» About this task: In the rows below, swap "Pamiers" for "Foix" wherever it appears and write out all their text again with nothing else changed. Leave the pictures out.

» Data records:
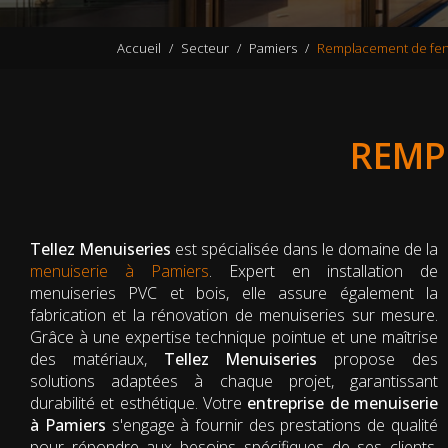
Accueil
Secteur
Pamiers
Remplacement de fen
REMP
Tellez Menuiseries
est spécialisée dans le domaine de la
menuiserie à Pamiers
. Expert en installation de
menuiseries PVC et bois, elle assure également la
fabrication et la rénovation de menuiseries sur mesure.
Grâce à une expertise technique pointue et une maîtrise
des matériaux,
Tellez Menuiseries
propose des
solutions adaptées à chaque projet, garantissant
durabilité et esthétique. Votre
entreprise de menuiserie
à Pamiers
s'engage à fournir des prestations de qualité
pour répondre aux besoins spécifiques de ses clients,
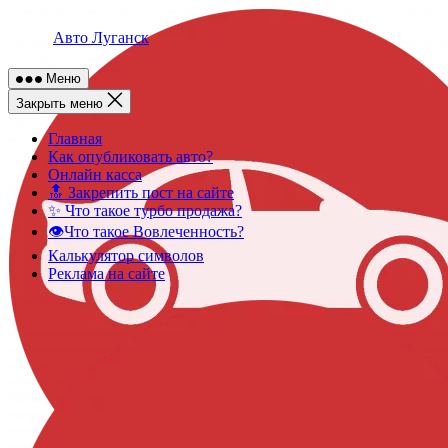
Skip
to
Авто Луганск
content
Меню
Закрыть меню
Главная
Как опубликовать авто?
Онлайн касса
🔝 Закрепить пост на сайте
✨ Что такое турбо продажа?
👁️Что такое Вовлеченность?
Калькулятор символов
Реклама на сайте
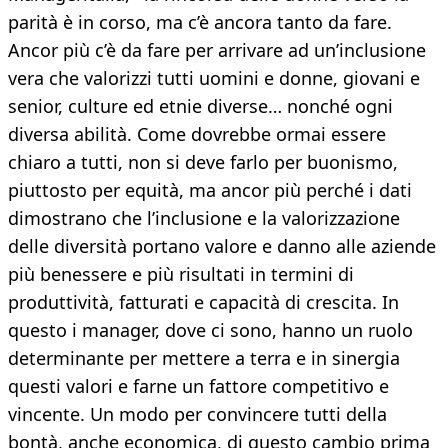
parità è in corso, ma c’è ancora tanto da fare.
Ancor più c’è da fare per arrivare ad un’inclusione
vera che valorizzi tutti uomini e donne, giovani e
senior, culture ed etnie diverse… nonché ogni
diversa abilità. Come dovrebbe ormai essere
chiaro a tutti, non si deve farlo per buonismo,
piuttosto per equità, ma ancor più perché i dati
dimostrano che l’inclusione e la valorizzazione
delle diversità portano valore e danno alle aziende
più benessere e più risultati in termini di
produttività, fatturati e capacità di crescita. In
questo i manager, dove ci sono, hanno un ruolo
determinante per mettere a terra e in sinergia
questi valori e farne un fattore competitivo e
vincente. Un modo per convincere tutti della
bontà, anche economica, di questo cambio prima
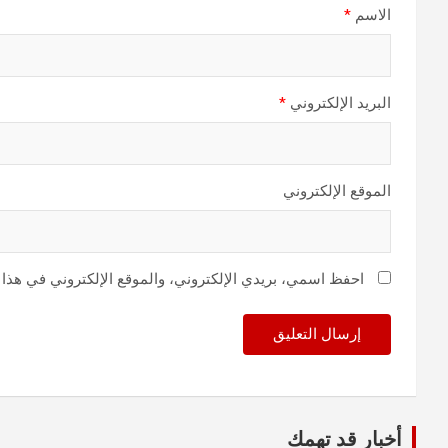
الاسم
*
البريد الإلكتروني
*
الموقع الإلكتروني
احفظ اسمي، بريدي الإلكتروني، والموقع الإلكتروني في هذا 
أخبار قد تهمك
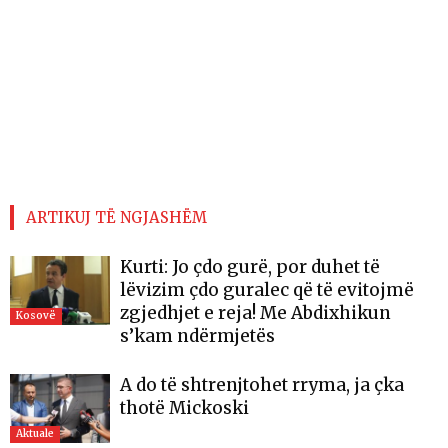
ARTIKUJ TË NGJASHËM
Kurti: Jo çdo gurë, por duhet të
lëvizim çdo guralec që të evitojmë
zgjedhjet e reja! Me Abdixhikun
Kosovë
s’kam ndërmjetës
A do të shtrenjtohet rryma, ja çka
thotë Mickoski
Aktuale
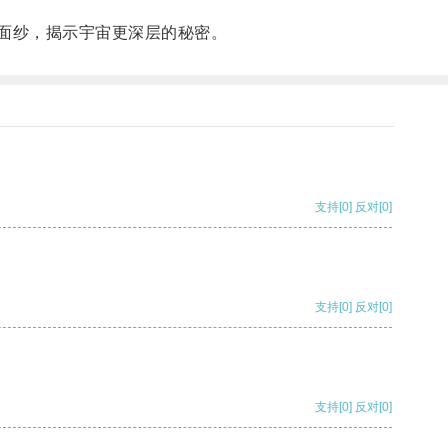
面纱，揭示宇宙更深层的秘密。
支持
[0]
反对
[0]
支持
[0]
反对
[0]
支持
[0]
反对
[0]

» Task output:
Accueil
Secteur
Foix
Remplacement de fen
REMP
Tellez Menuiseries
est spécialisée dans le domaine de la
menuiserie à Foix
. Expert en installation de
menuiseries PVC et bois, elle assure également la
fabrication et la rénovation de menuiseries sur mesure.
Grâce à une expertise technique pointue et une maîtrise
des matériaux,
Tellez Menuiseries
propose des
solutions adaptées à chaque projet, garantissant
durabilité et esthétique. Votre
entreprise de menuiserie
à Foix
s'engage à fournir des prestations de qualité
pour répondre aux besoins spécifiques de ses clients,
Skip
to
Авто Луганск
content
Меню
Закрыть меню
Главная
Как опубликовать авто?
Онлайн касса
🔝 Закрепить пост на сайте
✨ Что такое турбо продажа?
👁️Что такое Вовлеченность?
Калькулятор символов
Реклама на сайте
parità è in corso, ma c’è ancora tanto da fare.
Ancor più c’è da fare per arrivare ad un’inclusione
vera che valorizzi tutti uomini e donne, giovani e
senior, culture ed etnie diverse… nonché ogni
diversa abilità. Come dovrebbe ormai essere
chiaro a tutti, non si deve farlo per buonismo,
piuttosto per equità, ma ancor più perché i dati
dimostrano che l’inclusione e la valorizzazione
delle diversità portano valore e danno alle aziende
più benessere e più risultati in termini di
produttività, fatturati e capacità di crescita. In
questo i manager, dove ci sono, hanno un ruolo
determinante per mettere a terra e in sinergia
questi valori e farne un fattore competitivo e
vincente. Un modo per convincere tutti della
bontà, anche economica, di questo cambio prima
الاسم
*
البريد الإلكتروني
*
الموقع الإلكتروني
احفظ اسمي، بريدي الإلكتروني، والموقع الإلكتروني في هذا 
أخبار قد تهمك
ARTIKUJ TË NGJASHËM
Kurti: Jo çdo gurë, por duhet të
lëvizim çdo guralec që të evitojmë
zgjedhjet e reja! Me Abdixhikun
Kosovë
s’kam ndërmjetës
A do të shtrenjtohet rryma, ja çka
thotë Mickoski
Aktuale
面纱，揭示宇宙更深层的秘密。
支持
[0]
反对
[0]
支持
[0]
反对
[0]
支持
[0]
反对
[0]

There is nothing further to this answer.